What this task involves: Drop the images. Copy every line below character for character.

Data to examine:
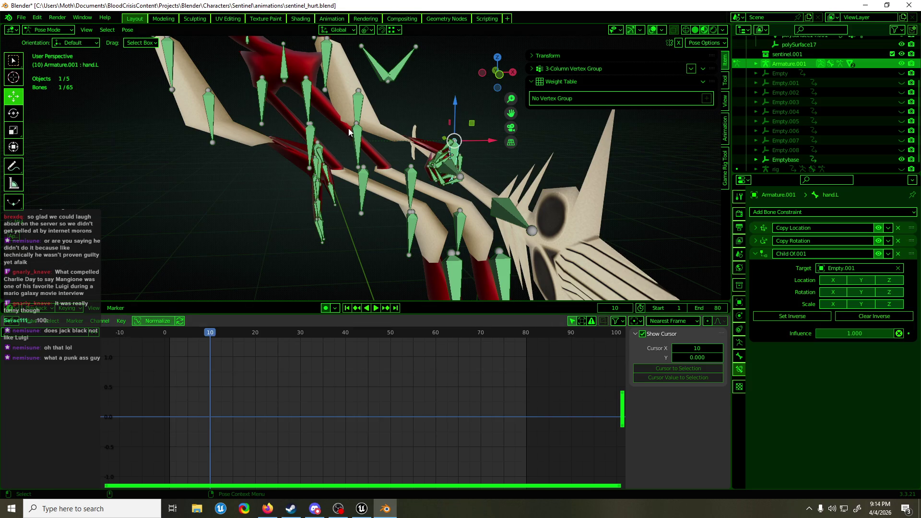
click(359, 113)
mouse_move(211, 332)
mouse_down()
mouse_move(185, 332)
mouse_move(263, 333)
mouse_up()
Step: Play the hurt animation from the first frame and save sentinel_hurt.blend
key(space)
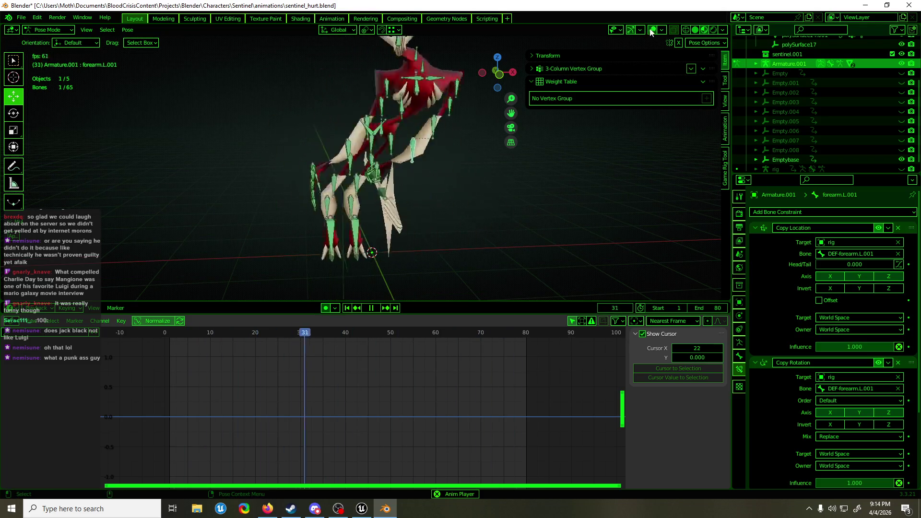
key(space)
click(170, 332)
key(space)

Output of the exercise:
click(359, 113)
mouse_move(211, 332)
mouse_down()
mouse_move(185, 332)
mouse_move(263, 333)
mouse_up()
Step: Play the hurt animation from the first frame and save sentinel_hurt.blend
key(space)
key(space)
click(170, 332)
key(space)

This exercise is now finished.